For the entries below, print exactly the lines between the line holding "(AINES) o la" and the line holding "importante tener en cuenta todos los", inclusive, and nothing else.

# [Extracted entries]
╔══

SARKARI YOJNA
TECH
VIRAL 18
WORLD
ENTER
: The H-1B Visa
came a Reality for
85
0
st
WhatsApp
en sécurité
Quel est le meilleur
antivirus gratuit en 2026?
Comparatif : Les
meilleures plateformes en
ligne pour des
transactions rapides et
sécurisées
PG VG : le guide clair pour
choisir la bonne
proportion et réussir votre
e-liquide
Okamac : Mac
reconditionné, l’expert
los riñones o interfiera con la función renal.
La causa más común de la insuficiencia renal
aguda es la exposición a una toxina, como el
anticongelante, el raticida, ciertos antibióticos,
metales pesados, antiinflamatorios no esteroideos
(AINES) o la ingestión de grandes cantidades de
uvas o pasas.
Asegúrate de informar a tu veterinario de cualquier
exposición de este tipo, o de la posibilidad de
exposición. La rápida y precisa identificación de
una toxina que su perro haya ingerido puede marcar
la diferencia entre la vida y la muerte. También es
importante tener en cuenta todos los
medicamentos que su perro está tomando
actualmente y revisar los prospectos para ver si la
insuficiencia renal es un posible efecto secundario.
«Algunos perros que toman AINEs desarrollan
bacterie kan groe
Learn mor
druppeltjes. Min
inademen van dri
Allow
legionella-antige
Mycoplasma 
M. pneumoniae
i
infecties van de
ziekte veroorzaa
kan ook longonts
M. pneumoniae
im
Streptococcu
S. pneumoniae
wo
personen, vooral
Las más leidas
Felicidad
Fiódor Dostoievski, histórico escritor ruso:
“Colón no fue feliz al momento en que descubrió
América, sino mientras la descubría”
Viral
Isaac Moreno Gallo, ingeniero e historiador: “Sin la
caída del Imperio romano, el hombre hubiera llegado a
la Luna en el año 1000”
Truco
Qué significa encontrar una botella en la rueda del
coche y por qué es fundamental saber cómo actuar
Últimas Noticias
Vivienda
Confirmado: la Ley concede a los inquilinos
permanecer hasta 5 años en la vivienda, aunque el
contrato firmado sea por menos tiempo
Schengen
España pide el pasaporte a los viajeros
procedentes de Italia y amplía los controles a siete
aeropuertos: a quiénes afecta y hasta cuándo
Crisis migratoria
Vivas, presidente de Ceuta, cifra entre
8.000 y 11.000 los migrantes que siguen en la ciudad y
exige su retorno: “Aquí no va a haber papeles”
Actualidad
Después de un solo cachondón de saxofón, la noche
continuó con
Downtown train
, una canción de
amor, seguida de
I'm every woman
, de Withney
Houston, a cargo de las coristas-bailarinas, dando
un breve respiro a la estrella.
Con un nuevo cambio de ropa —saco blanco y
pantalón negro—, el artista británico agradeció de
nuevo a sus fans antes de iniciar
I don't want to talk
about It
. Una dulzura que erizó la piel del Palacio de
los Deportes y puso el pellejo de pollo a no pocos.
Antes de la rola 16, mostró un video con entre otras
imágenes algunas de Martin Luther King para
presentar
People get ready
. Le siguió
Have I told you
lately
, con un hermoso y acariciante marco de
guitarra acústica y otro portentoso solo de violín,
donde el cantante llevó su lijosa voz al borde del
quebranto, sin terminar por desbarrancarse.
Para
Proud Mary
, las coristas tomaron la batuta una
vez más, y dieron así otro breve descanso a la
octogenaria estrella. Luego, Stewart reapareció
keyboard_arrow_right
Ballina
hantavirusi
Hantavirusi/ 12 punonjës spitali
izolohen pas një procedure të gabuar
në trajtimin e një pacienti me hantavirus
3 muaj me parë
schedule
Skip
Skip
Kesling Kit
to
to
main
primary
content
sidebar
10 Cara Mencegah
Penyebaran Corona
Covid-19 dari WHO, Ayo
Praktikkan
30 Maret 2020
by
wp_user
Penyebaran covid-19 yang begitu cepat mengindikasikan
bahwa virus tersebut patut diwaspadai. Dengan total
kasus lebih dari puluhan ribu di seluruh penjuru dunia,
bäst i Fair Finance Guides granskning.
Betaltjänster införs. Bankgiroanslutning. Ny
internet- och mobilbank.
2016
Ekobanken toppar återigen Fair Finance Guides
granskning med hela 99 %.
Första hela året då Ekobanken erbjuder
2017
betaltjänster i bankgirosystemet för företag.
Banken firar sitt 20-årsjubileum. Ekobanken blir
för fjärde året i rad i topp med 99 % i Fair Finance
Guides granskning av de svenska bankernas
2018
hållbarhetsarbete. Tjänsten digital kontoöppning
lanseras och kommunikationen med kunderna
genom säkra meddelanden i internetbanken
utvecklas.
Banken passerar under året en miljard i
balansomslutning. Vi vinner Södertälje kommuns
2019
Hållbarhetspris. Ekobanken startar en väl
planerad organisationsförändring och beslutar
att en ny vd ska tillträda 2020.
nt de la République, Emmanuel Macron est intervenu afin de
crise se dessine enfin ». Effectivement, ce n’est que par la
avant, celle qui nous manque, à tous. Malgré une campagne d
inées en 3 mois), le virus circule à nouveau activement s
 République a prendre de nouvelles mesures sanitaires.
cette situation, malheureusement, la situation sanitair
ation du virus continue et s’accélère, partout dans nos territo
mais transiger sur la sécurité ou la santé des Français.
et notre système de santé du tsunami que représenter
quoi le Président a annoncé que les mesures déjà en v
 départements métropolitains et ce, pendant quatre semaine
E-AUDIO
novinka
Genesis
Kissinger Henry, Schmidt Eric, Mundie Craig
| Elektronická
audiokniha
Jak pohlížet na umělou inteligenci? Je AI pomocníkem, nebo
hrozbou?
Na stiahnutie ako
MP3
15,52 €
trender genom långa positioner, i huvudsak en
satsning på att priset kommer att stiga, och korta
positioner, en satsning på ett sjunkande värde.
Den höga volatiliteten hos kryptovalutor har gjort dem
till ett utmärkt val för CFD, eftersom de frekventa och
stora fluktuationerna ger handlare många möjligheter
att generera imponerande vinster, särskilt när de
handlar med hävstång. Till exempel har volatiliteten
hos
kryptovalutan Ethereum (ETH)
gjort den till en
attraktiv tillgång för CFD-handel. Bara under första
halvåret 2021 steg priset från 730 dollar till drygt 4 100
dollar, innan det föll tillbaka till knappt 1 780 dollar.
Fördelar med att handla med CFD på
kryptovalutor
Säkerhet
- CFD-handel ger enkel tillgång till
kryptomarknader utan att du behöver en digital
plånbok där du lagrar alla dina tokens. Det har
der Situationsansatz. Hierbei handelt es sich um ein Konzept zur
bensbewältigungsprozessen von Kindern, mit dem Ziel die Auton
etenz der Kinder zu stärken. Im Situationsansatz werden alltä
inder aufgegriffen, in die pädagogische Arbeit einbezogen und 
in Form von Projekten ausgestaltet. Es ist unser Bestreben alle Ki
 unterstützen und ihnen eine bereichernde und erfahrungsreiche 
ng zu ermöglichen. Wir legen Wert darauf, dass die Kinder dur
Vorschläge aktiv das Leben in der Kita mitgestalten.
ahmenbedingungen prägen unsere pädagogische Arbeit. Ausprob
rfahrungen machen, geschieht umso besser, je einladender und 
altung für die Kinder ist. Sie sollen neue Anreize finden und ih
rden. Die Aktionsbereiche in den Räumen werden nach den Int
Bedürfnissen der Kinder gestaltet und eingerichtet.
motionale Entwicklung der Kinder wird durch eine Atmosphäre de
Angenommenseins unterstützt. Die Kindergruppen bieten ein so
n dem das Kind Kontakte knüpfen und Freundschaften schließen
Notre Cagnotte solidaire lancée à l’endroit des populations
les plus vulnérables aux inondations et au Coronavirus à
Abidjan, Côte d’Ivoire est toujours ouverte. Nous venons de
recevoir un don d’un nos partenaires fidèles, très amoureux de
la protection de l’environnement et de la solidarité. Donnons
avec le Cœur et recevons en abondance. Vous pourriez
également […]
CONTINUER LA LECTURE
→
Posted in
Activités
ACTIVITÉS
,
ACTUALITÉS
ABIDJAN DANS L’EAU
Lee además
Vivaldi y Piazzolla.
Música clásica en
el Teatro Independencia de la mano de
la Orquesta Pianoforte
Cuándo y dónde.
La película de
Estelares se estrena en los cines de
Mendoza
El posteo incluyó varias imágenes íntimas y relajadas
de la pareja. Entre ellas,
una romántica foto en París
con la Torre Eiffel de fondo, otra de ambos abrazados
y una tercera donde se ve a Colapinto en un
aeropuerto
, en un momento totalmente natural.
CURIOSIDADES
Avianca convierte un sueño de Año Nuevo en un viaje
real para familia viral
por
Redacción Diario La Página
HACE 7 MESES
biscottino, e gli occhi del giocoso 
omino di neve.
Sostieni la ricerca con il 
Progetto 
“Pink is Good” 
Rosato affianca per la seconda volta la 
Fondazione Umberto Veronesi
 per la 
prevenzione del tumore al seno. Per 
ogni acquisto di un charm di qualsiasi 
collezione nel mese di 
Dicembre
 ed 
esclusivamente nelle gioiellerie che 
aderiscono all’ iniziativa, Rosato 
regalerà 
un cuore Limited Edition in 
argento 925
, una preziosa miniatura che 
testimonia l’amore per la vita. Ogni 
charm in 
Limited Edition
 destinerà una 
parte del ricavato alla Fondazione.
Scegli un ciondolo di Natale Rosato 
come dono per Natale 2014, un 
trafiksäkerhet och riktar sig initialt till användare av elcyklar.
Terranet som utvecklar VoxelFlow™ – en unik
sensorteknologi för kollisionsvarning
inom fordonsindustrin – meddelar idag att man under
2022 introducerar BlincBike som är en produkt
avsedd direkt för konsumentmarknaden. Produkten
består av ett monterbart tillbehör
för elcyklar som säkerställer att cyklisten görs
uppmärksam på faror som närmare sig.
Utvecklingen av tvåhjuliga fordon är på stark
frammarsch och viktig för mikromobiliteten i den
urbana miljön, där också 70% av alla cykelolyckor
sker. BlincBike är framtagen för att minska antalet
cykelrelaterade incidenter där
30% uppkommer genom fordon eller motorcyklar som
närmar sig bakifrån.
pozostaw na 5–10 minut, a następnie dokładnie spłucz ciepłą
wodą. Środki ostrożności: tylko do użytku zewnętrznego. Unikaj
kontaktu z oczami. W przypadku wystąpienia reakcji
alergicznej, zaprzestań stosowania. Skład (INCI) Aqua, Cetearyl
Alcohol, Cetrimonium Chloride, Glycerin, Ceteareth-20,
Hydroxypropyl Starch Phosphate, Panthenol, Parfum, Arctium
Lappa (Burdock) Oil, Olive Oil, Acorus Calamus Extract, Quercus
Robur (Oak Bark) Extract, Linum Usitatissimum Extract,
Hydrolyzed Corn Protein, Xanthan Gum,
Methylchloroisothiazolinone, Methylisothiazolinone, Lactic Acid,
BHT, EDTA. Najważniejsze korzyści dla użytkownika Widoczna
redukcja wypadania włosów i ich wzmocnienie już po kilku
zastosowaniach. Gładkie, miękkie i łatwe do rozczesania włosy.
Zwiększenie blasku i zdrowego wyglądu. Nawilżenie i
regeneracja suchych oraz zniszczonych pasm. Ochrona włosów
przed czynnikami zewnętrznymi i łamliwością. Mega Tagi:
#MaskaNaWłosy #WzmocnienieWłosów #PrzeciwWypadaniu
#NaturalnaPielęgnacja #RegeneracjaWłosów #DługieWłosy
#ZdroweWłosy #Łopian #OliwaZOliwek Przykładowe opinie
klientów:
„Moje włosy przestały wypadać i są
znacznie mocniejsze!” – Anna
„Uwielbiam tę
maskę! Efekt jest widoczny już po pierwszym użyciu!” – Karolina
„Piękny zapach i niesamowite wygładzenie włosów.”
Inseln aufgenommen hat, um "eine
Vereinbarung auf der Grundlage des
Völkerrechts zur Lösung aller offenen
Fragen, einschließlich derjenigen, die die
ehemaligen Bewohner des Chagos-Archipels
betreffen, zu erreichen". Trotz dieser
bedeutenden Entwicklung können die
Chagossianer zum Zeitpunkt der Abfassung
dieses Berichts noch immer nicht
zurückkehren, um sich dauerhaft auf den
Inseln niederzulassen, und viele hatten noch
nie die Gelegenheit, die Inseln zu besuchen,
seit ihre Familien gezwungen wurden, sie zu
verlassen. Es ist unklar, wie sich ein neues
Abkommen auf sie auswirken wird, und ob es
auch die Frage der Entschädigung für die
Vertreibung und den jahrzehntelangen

╚══

# [Response to the exercise]
(AINES) o la ingestión de grandes cantidades de
uvas o pasas.
Asegúrate de informar a tu veterinario de cualquier
exposición de este tipo, o de la posibilidad de
exposición. La rápida y precisa identificación de
una toxina que su perro haya ingerido puede marcar
la diferencia entre la vida y la muerte. También es
importante tener en cuenta todos los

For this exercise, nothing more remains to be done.